**Assigned task:**
Transcribe every entry precisely, omitting nothing.

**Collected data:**

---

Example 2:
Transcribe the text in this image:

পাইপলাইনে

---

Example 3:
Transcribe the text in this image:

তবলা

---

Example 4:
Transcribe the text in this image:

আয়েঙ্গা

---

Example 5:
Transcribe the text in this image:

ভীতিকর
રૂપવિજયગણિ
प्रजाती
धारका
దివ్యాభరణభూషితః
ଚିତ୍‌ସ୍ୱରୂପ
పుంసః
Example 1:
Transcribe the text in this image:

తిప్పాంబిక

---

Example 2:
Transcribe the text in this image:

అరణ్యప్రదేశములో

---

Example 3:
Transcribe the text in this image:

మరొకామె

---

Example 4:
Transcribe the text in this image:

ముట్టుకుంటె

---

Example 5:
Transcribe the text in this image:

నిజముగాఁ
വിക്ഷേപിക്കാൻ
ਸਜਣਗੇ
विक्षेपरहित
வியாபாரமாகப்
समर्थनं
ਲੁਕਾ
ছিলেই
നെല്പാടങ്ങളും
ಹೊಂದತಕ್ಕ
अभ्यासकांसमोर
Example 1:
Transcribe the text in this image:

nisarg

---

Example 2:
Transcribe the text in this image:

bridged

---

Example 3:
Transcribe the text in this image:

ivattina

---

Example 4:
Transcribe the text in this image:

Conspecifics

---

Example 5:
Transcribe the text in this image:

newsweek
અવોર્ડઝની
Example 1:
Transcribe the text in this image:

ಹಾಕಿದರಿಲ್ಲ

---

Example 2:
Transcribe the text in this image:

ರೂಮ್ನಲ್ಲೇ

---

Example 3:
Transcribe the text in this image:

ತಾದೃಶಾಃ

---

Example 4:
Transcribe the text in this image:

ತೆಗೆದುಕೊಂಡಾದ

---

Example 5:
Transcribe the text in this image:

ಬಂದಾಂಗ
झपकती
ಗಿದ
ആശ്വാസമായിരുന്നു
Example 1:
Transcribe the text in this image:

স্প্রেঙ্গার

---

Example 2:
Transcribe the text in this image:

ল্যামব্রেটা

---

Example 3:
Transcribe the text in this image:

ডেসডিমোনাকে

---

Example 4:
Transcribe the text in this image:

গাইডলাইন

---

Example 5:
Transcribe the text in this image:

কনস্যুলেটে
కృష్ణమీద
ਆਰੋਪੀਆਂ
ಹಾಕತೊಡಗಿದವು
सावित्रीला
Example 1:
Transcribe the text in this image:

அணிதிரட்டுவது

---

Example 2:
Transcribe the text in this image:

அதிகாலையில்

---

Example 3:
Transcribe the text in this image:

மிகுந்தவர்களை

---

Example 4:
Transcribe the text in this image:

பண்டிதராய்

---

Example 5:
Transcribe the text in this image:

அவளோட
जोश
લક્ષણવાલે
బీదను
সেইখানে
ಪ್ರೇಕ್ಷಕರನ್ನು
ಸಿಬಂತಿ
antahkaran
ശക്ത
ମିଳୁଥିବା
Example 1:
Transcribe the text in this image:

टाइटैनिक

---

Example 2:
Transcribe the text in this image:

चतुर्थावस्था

**Solution for this task:**
---

Example 2:
Transcribe the text in this image:

পাইপলাইনে

---

Example 3:
Transcribe the text in this image:

তবলা

---

Example 4:
Transcribe the text in this image:

আয়েঙ্গা

---

Example 5:
Transcribe the text in this image:

ভীতিকর
રૂપવિજયગણિ
प्रजाती
धारका
దివ్యాభరణభూషితః
ଚିତ୍‌ସ୍ୱରୂପ
పుంసః
Example 1:
Transcribe the text in this image:

తిప్పాంబిక

---

Example 2:
Transcribe the text in this image:

అరణ్యప్రదేశములో

---

Example 3:
Transcribe the text in this image:

మరొకామె

---

Example 4:
Transcribe the text in this image:

ముట్టుకుంటె

---

Example 5:
Transcribe the text in this image:

నిజముగాఁ
വിക്ഷേപിക്കാൻ
ਸਜਣਗੇ
विक्षेपरहित
வியாபாரமாகப்
समर्थनं
ਲੁਕਾ
ছিলেই
നെല്പാടങ്ങളും
ಹೊಂದತಕ್ಕ
अभ्यासकांसमोर
Example 1:
Transcribe the text in this image:

nisarg

---

Example 2:
Transcribe the text in this image:

bridged

---

Example 3:
Transcribe the text in this image:

ivattina

---

Example 4:
Transcribe the text in this image:

Conspecifics

---

Example 5:
Transcribe the text in this image:

newsweek
અવોર્ડઝની
Example 1:
Transcribe the text in this image:

ಹಾಕಿದರಿಲ್ಲ

---

Example 2:
Transcribe the text in this image:

ರೂಮ್ನಲ್ಲೇ

---

Example 3:
Transcribe the text in this image:

ತಾದೃಶಾಃ

---

Example 4:
Transcribe the text in this image:

ತೆಗೆದುಕೊಂಡಾದ

---

Example 5:
Transcribe the text in this image:

ಬಂದಾಂಗ
झपकती
ಗಿದ
ആശ്വാസമായിരുന്നു
Example 1:
Transcribe the text in this image:

স্প্রেঙ্গার

---

Example 2:
Transcribe the text in this image:

ল্যামব্রেটা

---

Example 3:
Transcribe the text in this image:

ডেসডিমোনাকে

---

Example 4:
Transcribe the text in this image:

গাইডলাইন

---

Example 5:
Transcribe the text in this image:

কনস্যুলেটে
కృష్ణమీద
ਆਰੋਪੀਆਂ
ಹಾಕತೊಡಗಿದವು
सावित्रीला
Example 1:
Transcribe the text in this image:

அணிதிரட்டுவது

---

Example 2:
Transcribe the text in this image:

அதிகாலையில்

---

Example 3:
Transcribe the text in this image:

மிகுந்தவர்களை

---

Example 4:
Transcribe the text in this image:

பண்டிதராய்

---

Example 5:
Transcribe the text in this image:

அவளோட
जोश
લક્ષણવાલે
బీదను
সেইখানে
ಪ್ರೇಕ್ಷಕರನ್ನು
ಸಿಬಂತಿ
antahkaran
ശക്ത
ମିଳୁଥିବା
Example 1:
Transcribe the text in this image:

टाइटैनिक

---

Example 2:
Transcribe the text in this image:

चतुर्थावस्था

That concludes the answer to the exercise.